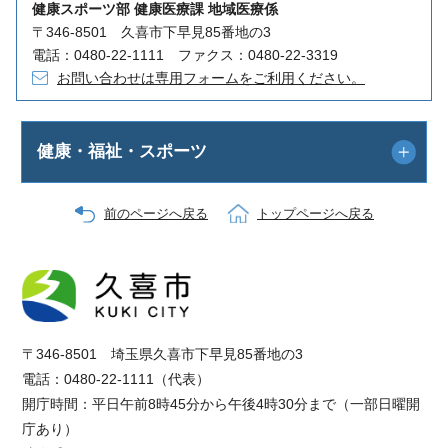
健康スポーツ部 健康医療課 地域医療係
〒346-8501 久喜市下早見85番地の3
電話：0480-22-1111 ファクス：0480-22-3319
お問い合わせは専用フォームをご利用ください。
健康・福祉・スポーツ
前のページへ戻る
トップページへ戻る
〒346-8501 埼玉県久喜市下早見85番地の3
電話：0480-22-1111（代表）
開庁時間：平日午前8時45分から午後4時30分まで（一部日曜開
庁あり）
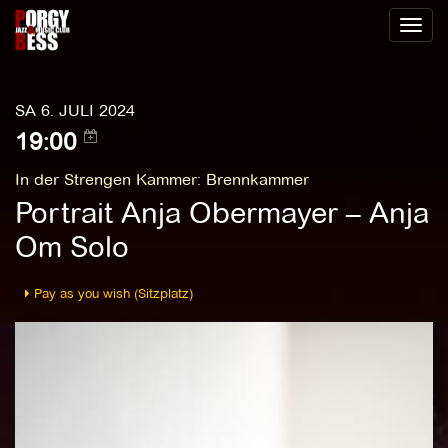
Toggl
naviga
SA 6. JULI 2024
19:00
In der Strengen Kammer
:
Brennkammer
Portrait Anja Obermayer – Anja
Om Solo
Pay as you wish (Sitzplatz)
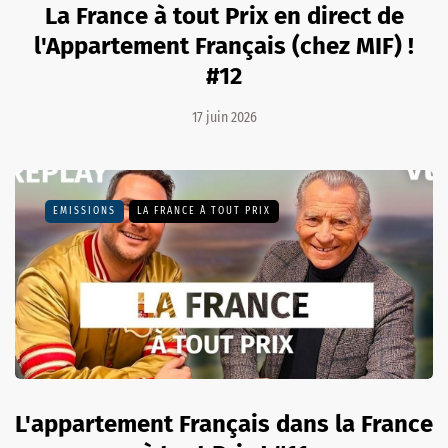
La France à tout Prix en direct de
l'Appartement Français (chez MIF) !
#12
17 juin 2026
EMISSIONS
LA FRANCE À TOUT PRIX
L'appartement Français dans la France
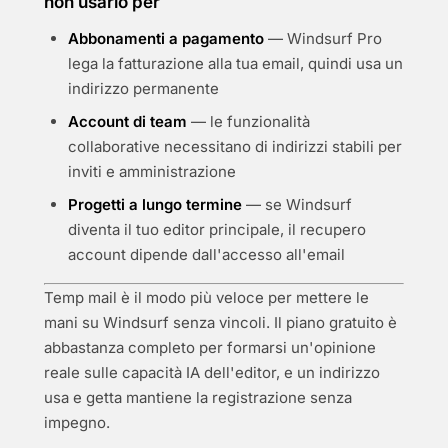
non usarlo per
Abbonamenti a pagamento
— Windsurf Pro
lega la fatturazione alla tua email, quindi usa un
indirizzo permanente
Account di team
— le funzionalità
collaborative necessitano di indirizzi stabili per
inviti e amministrazione
Progetti a lungo termine
— se Windsurf
diventa il tuo editor principale, il recupero
account dipende dall'accesso all'email
Temp mail è il modo più veloce per mettere le
mani su Windsurf senza vincoli. Il piano gratuito è
abbastanza completo per formarsi un'opinione
reale sulle capacità IA dell'editor, e un indirizzo
usa e getta mantiene la registrazione senza
impegno.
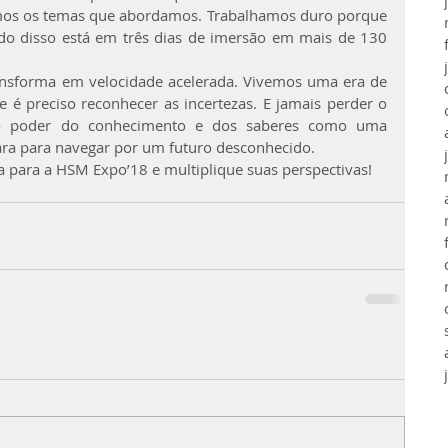
mos os temas que abordamos. Trabalhamos duro porque 
o disso está em três dias de imersão em mais de 130 
nsforma em velocidade acelerada. Vivemos uma era de 
é preciso reconhecer as incertezas. E jamais perder o 
no poder do conhecimento e dos saberes como uma 
ra para navegar por um futuro desconhecido.
a para a HSM Expo’18 e multiplique suas perspectivas!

Problem statement ▸
Output each line of the records exactly. Any picture is skipped.

Output for this exercise ▸
健康スポーツ部 健康医療課 地域医療係
〒346-8501 久喜市下早見85番地の3
電話：0480-22-1111 ファクス：0480-22-3319
お問い合わせは専用フォームをご利用ください。
健康・福祉・スポーツ
前のページへ戻る
トップページへ戻る
〒346-8501 埼玉県久喜市下早見85番地の3
電話：0480-22-1111（代表）
開庁時間：平日午前8時45分から午後4時30分まで（一部日曜開
庁あり）
Toggl
naviga
SA 6. JULI 2024
19:00
In der Strengen Kammer
:
Brennkammer
Portrait Anja Obermayer – Anja
Om Solo
Pay as you wish (Sitzplatz)
La France à tout Prix en direct de
l'Appartement Français (chez MIF) !
#12
17 juin 2026
EMISSIONS
LA FRANCE À TOUT PRIX
L'appartement Français dans la France
non usarlo per
Abbonamenti a pagamento
— Windsurf Pro
lega la fatturazione alla tua email, quindi usa un
indirizzo permanente
Account di team
— le funzionalità
collaborative necessitano di indirizzi stabili per
inviti e amministrazione
Progetti a lungo termine
— se Windsurf
diventa il tuo editor principale, il recupero
account dipende dall'accesso all'email
Temp mail è il modo più veloce per mettere le
mani su Windsurf senza vincoli. Il piano gratuito è
abbastanza completo per formarsi un'opinione
reale sulle capacità IA dell'editor, e un indirizzo
usa e getta mantiene la registrazione senza
impegno.
mos os temas que abordamos. Trabalhamos duro porque 
o disso está em três dias de imersão em mais de 130 
nsforma em velocidade acelerada. Vivemos uma era de 
é preciso reconhecer as incertezas. E jamais perder o 
no poder do conhecimento e dos saberes como uma 
ra para navegar por um futuro desconhecido.
a para a HSM Expo’18 e multiplique suas perspectivas!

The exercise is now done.